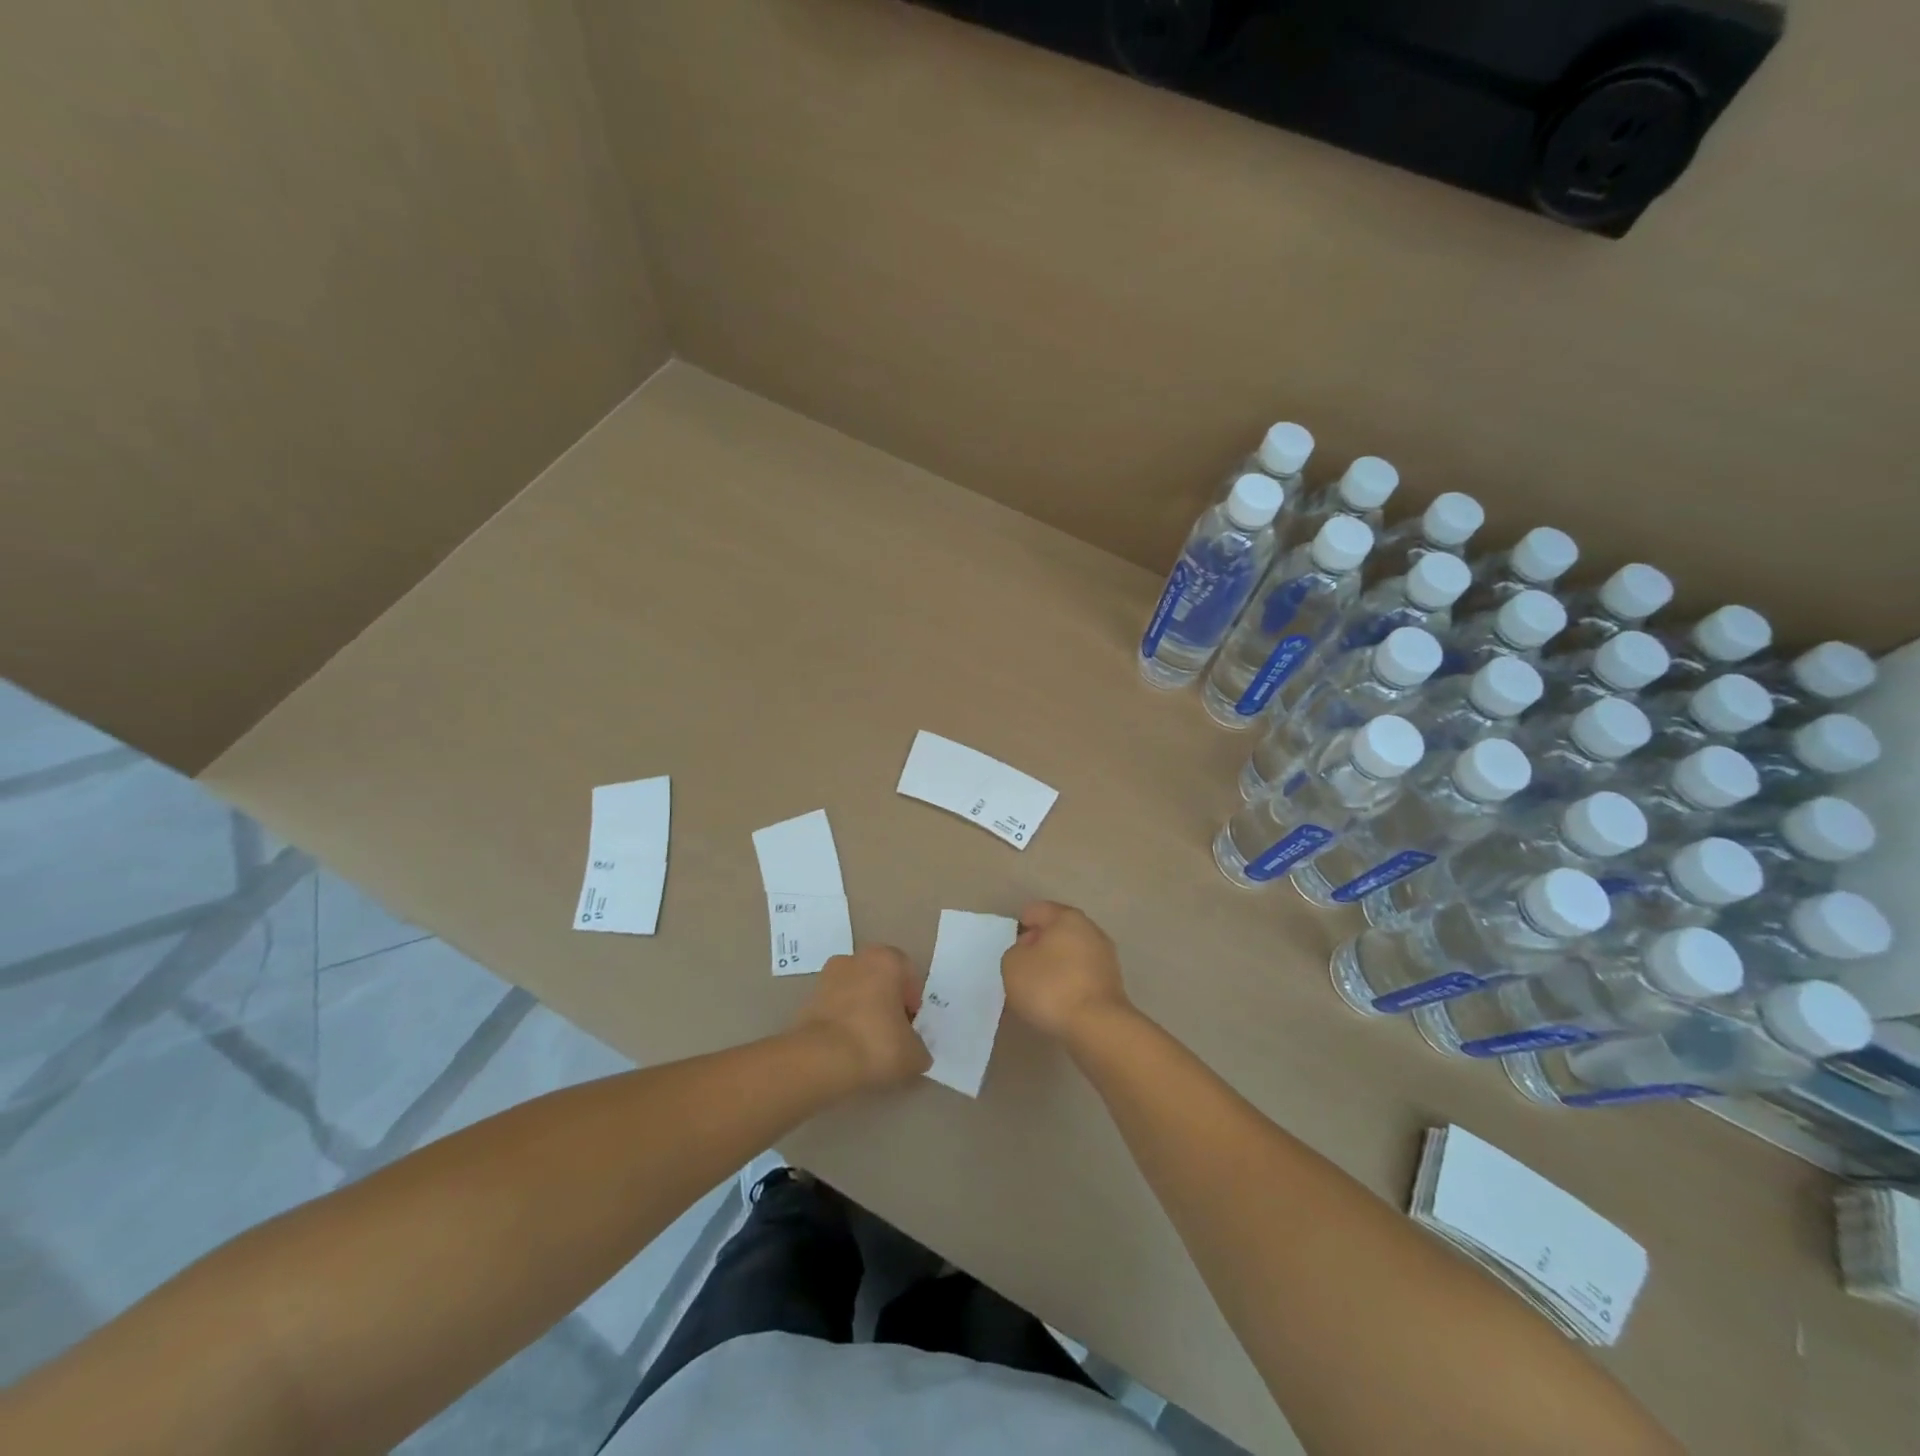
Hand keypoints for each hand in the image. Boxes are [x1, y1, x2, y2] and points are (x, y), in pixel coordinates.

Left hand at [793, 945, 931, 1092]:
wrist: (820, 1060)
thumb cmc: (876, 1044)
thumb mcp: (914, 1054)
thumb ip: (919, 1048)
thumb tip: (914, 1051)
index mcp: (886, 959)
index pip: (907, 974)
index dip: (912, 1001)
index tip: (910, 1027)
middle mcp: (855, 959)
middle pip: (879, 979)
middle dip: (886, 1002)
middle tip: (892, 1034)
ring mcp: (827, 977)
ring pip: (854, 992)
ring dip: (862, 1011)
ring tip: (867, 1046)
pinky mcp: (807, 1000)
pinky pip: (834, 1008)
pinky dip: (842, 1023)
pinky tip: (846, 1049)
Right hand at [1001, 901, 1132, 1042]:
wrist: (1097, 1026)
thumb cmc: (1050, 986)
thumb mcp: (1013, 965)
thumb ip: (1015, 952)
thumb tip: (1028, 955)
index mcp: (1067, 917)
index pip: (1038, 910)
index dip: (1021, 925)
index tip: (1012, 946)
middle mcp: (1091, 930)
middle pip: (1058, 931)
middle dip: (1039, 944)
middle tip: (1022, 966)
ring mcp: (1106, 957)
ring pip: (1071, 954)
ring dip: (1055, 965)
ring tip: (1038, 987)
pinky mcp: (1112, 984)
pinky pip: (1081, 975)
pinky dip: (1068, 982)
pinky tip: (1057, 1000)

—————

● **What you will do**: Bring together every line in the entries that holds the string "hand".

● **Problem solution**:
Hand keypoints for each hand in the image. Boxes are [x1, y1, x2, y2] and points are (x, y), in pixel coordinates.
Left hand at [793, 945, 931, 1092]:
Right hand at [1001, 901, 1132, 1042]:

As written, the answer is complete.